Le second objectif consiste en la définition d’une réponse européenne à la crise financière et en la poursuite de l’intégration financière de l’Europe. Nous mettrons l’accent sur la mise en œuvre de la « feuille de route » définie en 2007 par le Conseil européen, en vue de renforcer la transparence dans le secteur financier, de renforcer les pouvoirs des superviseurs et de réformer les agences de notation et les normes comptables. Mme Christine Lagarde devrait ouvrir le débat sur les agences de notation dès le prochain « Conseil Ecofin ». La question de l’organisation européenne de la supervision sera aussi une très forte priorité et sera abordée au « Conseil Ecofin » informel de septembre ; le Gouvernement espère pouvoir trouver un accord politique d’ici à la fin de l’année.

Le troisième objectif est celui de la compétitivité. Nous voulons soutenir fortement la proposition de la Commission sur un « Small Business Act » à l’européenne. Il nous faut une stratégie d’ensemble de soutien au développement des PME européennes résultant de l’adoption d’une série de mesures portant sur l’accès aux marchés publics, l’allègement de la réglementation, l’accès aux financements et le statut de la société privée européenne. Nous souhaitons en outre parvenir à un accord sur les taux réduits de TVA, afin de soutenir l’emploi dans les entreprises de services de proximité.

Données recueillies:
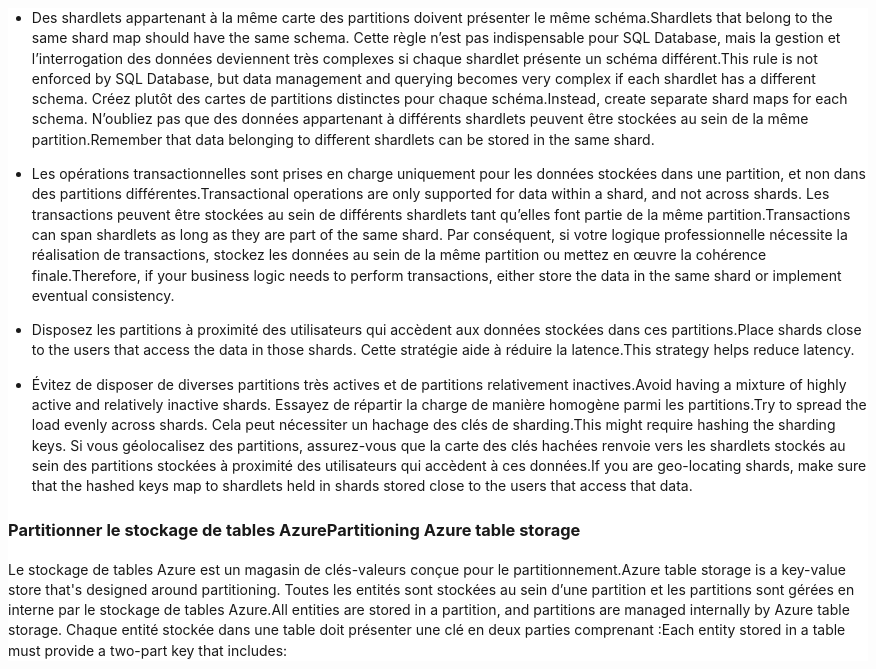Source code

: - <span data-ttu-id="2e4e2-160">Des shardlets appartenant à la même carte des partitions doivent présenter le même schéma.</span><span class="sxs-lookup"><span data-stu-id="2e4e2-160">Shardlets that belong to the same shard map should have the same schema.</span></span> <span data-ttu-id="2e4e2-161">Cette règle n’est pas indispensable pour SQL Database, mais la gestion et l’interrogation des données deviennent très complexes si chaque shardlet présente un schéma différent.</span><span class="sxs-lookup"><span data-stu-id="2e4e2-161">This rule is not enforced by SQL Database, but data management and querying becomes very complex if each shardlet has a different schema.</span></span> <span data-ttu-id="2e4e2-162">Créez plutôt des cartes de partitions distinctes pour chaque schéma.</span><span class="sxs-lookup"><span data-stu-id="2e4e2-162">Instead, create separate shard maps for each schema.</span></span> <span data-ttu-id="2e4e2-163">N’oubliez pas que des données appartenant à différents shardlets peuvent être stockées au sein de la même partition.</span><span class="sxs-lookup"><span data-stu-id="2e4e2-163">Remember that data belonging to different shardlets can be stored in the same shard.</span></span>

- <span data-ttu-id="2e4e2-164">Les opérations transactionnelles sont prises en charge uniquement pour les données stockées dans une partition, et non dans des partitions différentes.</span><span class="sxs-lookup"><span data-stu-id="2e4e2-164">Transactional operations are only supported for data within a shard, and not across shards.</span></span> <span data-ttu-id="2e4e2-165">Les transactions peuvent être stockées au sein de différents shardlets tant qu’elles font partie de la même partition.</span><span class="sxs-lookup"><span data-stu-id="2e4e2-165">Transactions can span shardlets as long as they are part of the same shard.</span></span> <span data-ttu-id="2e4e2-166">Par conséquent, si votre logique professionnelle nécessite la réalisation de transactions, stockez les données au sein de la même partition ou mettez en œuvre la cohérence finale.</span><span class="sxs-lookup"><span data-stu-id="2e4e2-166">Therefore, if your business logic needs to perform transactions, either store the data in the same shard or implement eventual consistency.</span></span>

- <span data-ttu-id="2e4e2-167">Disposez les partitions à proximité des utilisateurs qui accèdent aux données stockées dans ces partitions.</span><span class="sxs-lookup"><span data-stu-id="2e4e2-167">Place shards close to the users that access the data in those shards.</span></span> <span data-ttu-id="2e4e2-168">Cette stratégie aide à réduire la latence.</span><span class="sxs-lookup"><span data-stu-id="2e4e2-168">This strategy helps reduce latency.</span></span>

- <span data-ttu-id="2e4e2-169">Évitez de disposer de diverses partitions très actives et de partitions relativement inactives.</span><span class="sxs-lookup"><span data-stu-id="2e4e2-169">Avoid having a mixture of highly active and relatively inactive shards.</span></span> <span data-ttu-id="2e4e2-170">Essayez de répartir la charge de manière homogène parmi les partitions.</span><span class="sxs-lookup"><span data-stu-id="2e4e2-170">Try to spread the load evenly across shards.</span></span> <span data-ttu-id="2e4e2-171">Cela peut nécessiter un hachage des clés de sharding.</span><span class="sxs-lookup"><span data-stu-id="2e4e2-171">This might require hashing the sharding keys.</span></span> <span data-ttu-id="2e4e2-172">Si vous géolocalisez des partitions, assurez-vous que la carte des clés hachées renvoie vers les shardlets stockés au sein des partitions stockées à proximité des utilisateurs qui accèdent à ces données.</span><span class="sxs-lookup"><span data-stu-id="2e4e2-172">If you are geo-locating shards, make sure that the hashed keys map to shardlets held in shards stored close to the users that access that data.</span></span>

### <a name="partitioning-azure-table-storage"></a><span data-ttu-id="2e4e2-173">Partitionner le stockage de tables Azure</span><span class="sxs-lookup"><span data-stu-id="2e4e2-173">Partitioning Azure table storage</span></span>

<span data-ttu-id="2e4e2-174">Le stockage de tables Azure est un magasin de clés-valeurs conçue pour le partitionnement.</span><span class="sxs-lookup"><span data-stu-id="2e4e2-174">Azure table storage is a key-value store that's designed around partitioning.</span></span> <span data-ttu-id="2e4e2-175">Toutes les entités sont stockées au sein d’une partition et les partitions sont gérées en interne par le stockage de tables Azure.</span><span class="sxs-lookup"><span data-stu-id="2e4e2-175">All entities are stored in a partition, and partitions are managed internally by Azure table storage.</span></span> <span data-ttu-id="2e4e2-176">Chaque entité stockée dans une table doit présenter une clé en deux parties comprenant :</span><span class="sxs-lookup"><span data-stu-id="2e4e2-176">Each entity stored in a table must provide a two-part key that includes:</span></span>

◆ **Tâche**
D'après le texte sur les objectifs européens, lors de quel « Conseil Ecofin » la question de l'organisation européenne de la supervision sera-t-elle abordée ?

◆ **Réponse rédigée**
Au « Conseil Ecofin » informel de septembre.